吸気圧導入通路(18)に進入した液体燃料は、吸気圧導入通路(18)の通路入口(18a)からスロットル吸気通路(6)に流出する他、吸気圧導入通路(18)の通路出口(18b)から液体燃料溜め(21)に流出することもでき、吸気圧導入通路(18)での液体燃料の詰まりが起こりにくい。また、吸気圧導入通路(18)に進入した液体燃料やごみは液体燃料溜め(21)に溜まり、吸気圧検出センサ(15)に接触しないため、吸気圧検出センサ(15)の故障や感度の低下を防止できる。

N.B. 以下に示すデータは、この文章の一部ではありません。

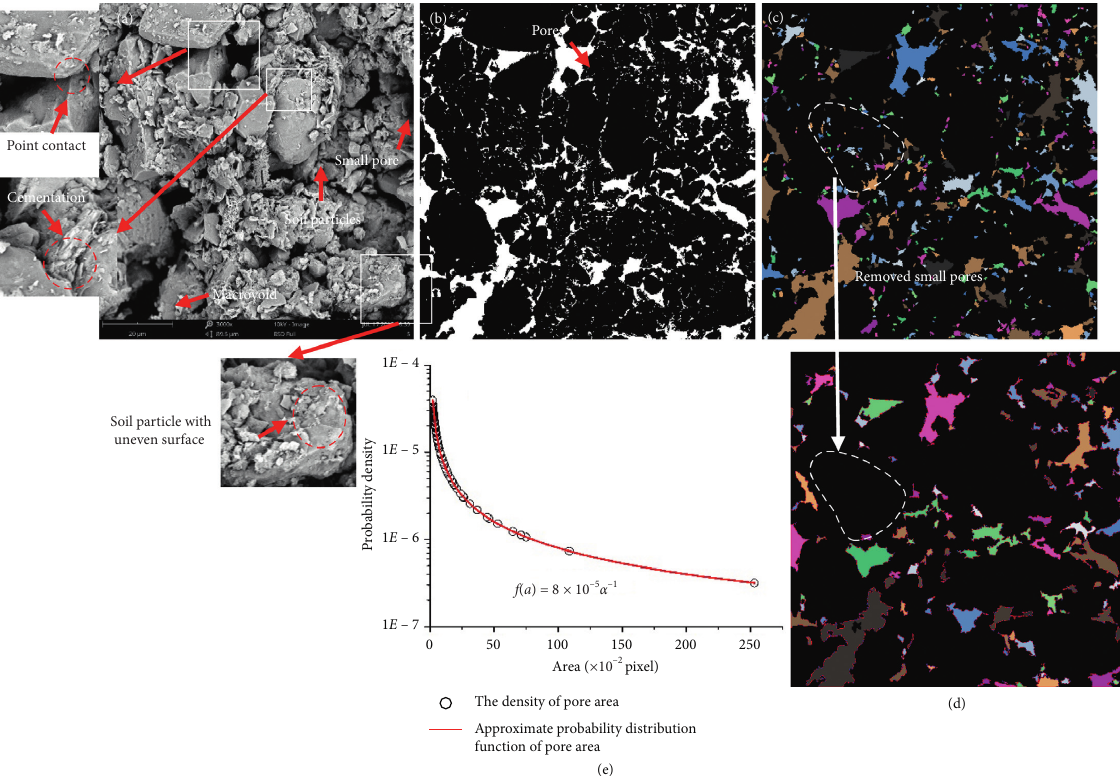
Figure 6: Original SEM image and PCAS proceeded images. (a) Original SEM image ( × 3000, 1024 × 1026 pixels, resolution 11.46 pixels/ μ m) of loess specimens. (b) Binary image (the threshold is 59). (c) Pore characterization with a minimum area of 20 pixels. (d) Pore char- acterization with a minimum area of 200 pixels (small pores are removed). (e) The probability density of pore area is approximated by a power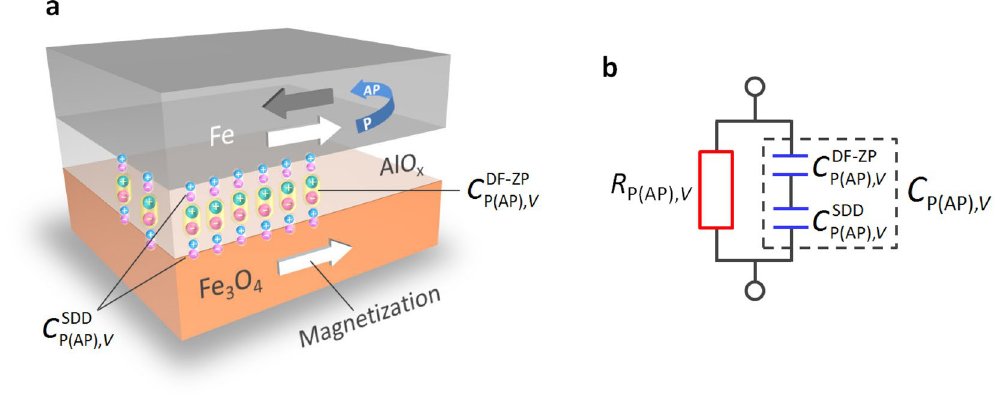
Figure 2. Modeling of the inverse TMC. ( a ) Schematic image of charge accumulation, contributing to − C f ( ) − C f ( ) P(AP),SDD , in Fe/AlO P(AP),DF ZP and C P(AP),DF ZP is described by the Debye-Fröhlich model combined x /Fe 3 O 4 . V V V with Zhang formula and parabolic barrier approximation, for the P(AP) state under the dc applied voltage V [equation (1)].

このため、吸気圧検出センサ(15)による吸気圧の検出が安定化し、インジェクタ(8)からの燃料噴射量が不要に変動する不具合がなくなり、各シリンダ(3)に分配する混合気の空燃比を均等化できる機能が高い。
スロットルボディに取り付ける部品配置は、次の通りである。
図8(A)に示すように、スロットル吸気通路(6)の中心軸線(6a)の方向を前後方向、スロットル弁(7)の弁軸(12)よりも下流側を後とし、スロットル弁(7)の弁軸(12)と平行な向きに見て、前後方向と直交する方向を左右横方向として、スロットル入力アーム(22)の後にインジェクタ(8)を配置し、スロットル入力アーム(22)の横に吸気圧検出センサ(15)の取付孔(20)のボス(20a)を配置している。
このため、スロットル入力アーム(22)の後空間と横空間とをそれぞれインジェクタ(8)とボス(20a)の配置空間として有効利用することができ、燃料供給関連部品がスロットルボディ(5)に集約化され、燃料供給装置がコンパクトになる。
図8(A)に示すように、吸気圧検出センサ(15)の取付孔(20)のボス(20a)をスロットル入力アーム(22)の揺動のストッパとして兼用している。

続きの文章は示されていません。